About this task:
Copy out the passage of the Winter's Shadow review between "Winter’s Shadow will" and "the predictable plots.", inclusive.

Excerpt provided:
- Opening Delimiter -
The only problem is, to protect Winter, Blake must risk exposing her to an even greater danger. Himself.
Winter’s Shadow felt too much like other YA titles on the market for me to really enjoy it. While I’m proud that more Aussie authors are taking their place on the YA shelves, the first half of this debut novel from M.J. Hearle felt lacking and a little useless.
I really felt that M.J. Hearle tried to write something that was ‘out of the norm’ for YA readers, but despite his original ideas for the mythology and creatures that feature in Winter’s Shadow, the book followed the same forumala I’ve seen time and time again…
Girl meets mysterious guy and even though she’s nothing stunning and he’s model-worthy, he seems to take an interest in her! Cue the annoying best friend and cut to near death situation featuring our heroine. Mysterious Guy saves her – he just had to despite his senses telling him it was a bad idea – and Heroine and Mysterious Guy start hanging out. Turns out Heroine has something that makes her different from everyone else in Mysterious Guy’s eyes – she’s got powers, too, and she didn’t even know it. Oh, and her parents are dead.
I fall into these traps way too easily, it seems. The first half of the book, in hindsight, felt pretty useless. The book is over 400 pages long and I felt a good number of those pages could have been sized down. Most of the real ‘action’ only happened in the second half. This would be alright if there seemed to be some strong character building, but even though I knew the basic facts about Winter and her history, I felt like I didn’t ‘know’ her or even want to know her. She seemed a little too generic for me. I wasn’t fond of Blake, either. I felt this was a huge hole in the story – that I didn’t like either of these characters – and I think that really changed my opinion of the book.
If you’ve been following my goodreads updates for this book, you’ll see that it’s taken over a week for me to read Winter’s Shadow. I just couldn’t muster up the patience to delve back into it after I finished a few chapters (On the topic of chapters, another thing that irked me was how frequently they changed.) I had figured out the mystery of the attic pretty early on in the story, as well as the twist with the identity of the Bane. Though there was really nothing to keep my interest in the story going, I kept chugging on in hopes that the ending would make it all worthwhile.
I’m really disappointed that I didn’t enjoy Winter’s Shadow, especially since I’ve heard such rave reviews about the book from fellow readers and even enjoyed reading M.J.’s own blog on writing, etc. and got myself amped for this ones release. It’s my understanding that there’s a second book coming out, but I don’t think I’ll pick it up.
Winter’s Shadow will have an audience who adores it, I have no doubt about that, but unfortunately I’m just not part of it. As I’ll say below, I recommend it to people who haven’t read this YA storyline over and over again over the past few years.
Recommended to: Readers who are delving into paranormal/supernatural YA for the first time and aren’t overly familiar with the predictable plots.
- Closing Delimiter -
Data for review:
- Opening Delimiter -
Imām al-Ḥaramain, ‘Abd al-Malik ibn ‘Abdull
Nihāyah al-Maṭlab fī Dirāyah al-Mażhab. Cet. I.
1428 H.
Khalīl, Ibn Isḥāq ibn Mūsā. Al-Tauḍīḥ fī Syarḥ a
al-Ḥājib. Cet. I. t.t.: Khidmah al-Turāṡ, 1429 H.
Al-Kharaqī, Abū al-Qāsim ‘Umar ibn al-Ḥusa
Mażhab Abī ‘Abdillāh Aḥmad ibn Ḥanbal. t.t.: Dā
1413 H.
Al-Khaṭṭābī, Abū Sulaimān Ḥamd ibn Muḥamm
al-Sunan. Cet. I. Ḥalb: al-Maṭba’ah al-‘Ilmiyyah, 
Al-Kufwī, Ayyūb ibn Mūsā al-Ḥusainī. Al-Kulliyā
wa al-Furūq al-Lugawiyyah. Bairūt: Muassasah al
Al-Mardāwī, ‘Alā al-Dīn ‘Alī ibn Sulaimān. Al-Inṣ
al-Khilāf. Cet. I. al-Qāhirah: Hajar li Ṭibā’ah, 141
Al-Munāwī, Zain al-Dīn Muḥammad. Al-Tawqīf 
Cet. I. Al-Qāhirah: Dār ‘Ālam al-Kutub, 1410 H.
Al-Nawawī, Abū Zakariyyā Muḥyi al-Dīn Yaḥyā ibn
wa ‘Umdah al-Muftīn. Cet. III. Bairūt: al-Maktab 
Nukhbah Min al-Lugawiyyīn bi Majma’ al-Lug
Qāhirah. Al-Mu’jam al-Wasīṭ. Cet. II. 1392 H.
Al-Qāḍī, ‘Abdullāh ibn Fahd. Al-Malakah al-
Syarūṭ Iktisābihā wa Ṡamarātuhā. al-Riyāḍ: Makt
- Closing Delimiter -
Response to the task:
Winter’s Shadow will have an audience who adores it, I have no doubt about that, but unfortunately I’m just not part of it. As I’ll say below, I recommend it to people who haven’t read this YA storyline over and over again over the past few years.
Recommended to: Readers who are delving into paranormal/supernatural YA for the first time and aren’t overly familiar with the predictable plots.